External app / Live / LLM evaluation / data systems engineering

SpiderLens

A controlled evaluation framework and explainer comparing Text-to-SQL with Direct Table QA over relational data.

Why it exists

SpiderLens started from a practical evaluation question: when an LLM answers questions over relational tables, is it better to ask for executable SQL or to serialize table rows and ask for the answer directly?

The project keeps that comparison controlled. The main Balanced-30 experiment uses 30 Spider development examples, 10 databases, oracle relevant tables, three fresh repeats per model, and the same answer-row scoring target for both pipelines.

The result is both a Python framework for running the experiment and an interactive explainer for reading it. The public site shows the pipelines, headline metrics, failure examples, evidence tables, and reproducibility settings behind the claims.

Build choices

The Python side owns the data work: manifest loading, SQLite access, prompt versions, table serialization, SQL execution, answer parsing, normalization, evaluation, and report generation. Text-to-SQL writes a SQLite query that gets executed locally; Direct Table QA reads compact serialized table content and returns answer rows directly.

The experiment treats retrieval as intentionally out of scope. Both pipelines receive the same preselected relevant tables, so the comparison focuses on representation, answer generation, execution failures, and output-data quality rather than table discovery.
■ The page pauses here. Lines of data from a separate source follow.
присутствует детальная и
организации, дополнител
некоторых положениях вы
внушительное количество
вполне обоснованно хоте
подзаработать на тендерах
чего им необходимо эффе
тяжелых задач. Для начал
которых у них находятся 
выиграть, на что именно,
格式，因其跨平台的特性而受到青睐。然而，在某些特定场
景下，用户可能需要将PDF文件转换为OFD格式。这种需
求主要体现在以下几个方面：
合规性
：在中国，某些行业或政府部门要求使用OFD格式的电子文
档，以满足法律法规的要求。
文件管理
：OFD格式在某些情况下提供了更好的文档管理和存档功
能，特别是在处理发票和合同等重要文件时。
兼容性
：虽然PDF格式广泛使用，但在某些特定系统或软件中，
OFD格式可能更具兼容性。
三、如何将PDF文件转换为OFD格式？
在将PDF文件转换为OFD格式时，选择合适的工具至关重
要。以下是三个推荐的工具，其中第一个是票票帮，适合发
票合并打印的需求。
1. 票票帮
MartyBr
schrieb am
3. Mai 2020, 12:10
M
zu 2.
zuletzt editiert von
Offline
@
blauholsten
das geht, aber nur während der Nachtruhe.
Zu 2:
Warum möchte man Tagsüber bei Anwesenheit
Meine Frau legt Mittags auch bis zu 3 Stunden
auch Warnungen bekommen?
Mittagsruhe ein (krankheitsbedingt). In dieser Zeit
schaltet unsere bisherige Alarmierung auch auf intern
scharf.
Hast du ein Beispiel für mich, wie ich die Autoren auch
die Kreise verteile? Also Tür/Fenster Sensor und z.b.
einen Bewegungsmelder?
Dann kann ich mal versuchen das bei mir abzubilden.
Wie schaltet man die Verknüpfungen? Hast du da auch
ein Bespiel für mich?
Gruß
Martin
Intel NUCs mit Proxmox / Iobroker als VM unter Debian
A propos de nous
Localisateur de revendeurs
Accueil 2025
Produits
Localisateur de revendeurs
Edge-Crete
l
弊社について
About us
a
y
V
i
The Astro companion site is a static reading layer over stored artifacts. It packages the Balanced-30 results, diagnostic examples, run IDs, evidence index, and Mark 2 stress-test sequel into a form that is easier to inspect than raw reports alone.

What it proves

Representation choices change both accuracy and failure modes.
SQL stays useful because executable queries are cheap, inspectable, and easy to debug when schema linking succeeds.
Direct Table QA can reduce SQL execution failures and recover answer rows well, but pays more context and serialization cost.
Evaluation is clearer when both approaches are judged by the data they return, not by whether the intermediate answer looks plausible.
A research-style experiment can ship with a reproducible artifact trail and a public interface that makes the tradeoffs readable.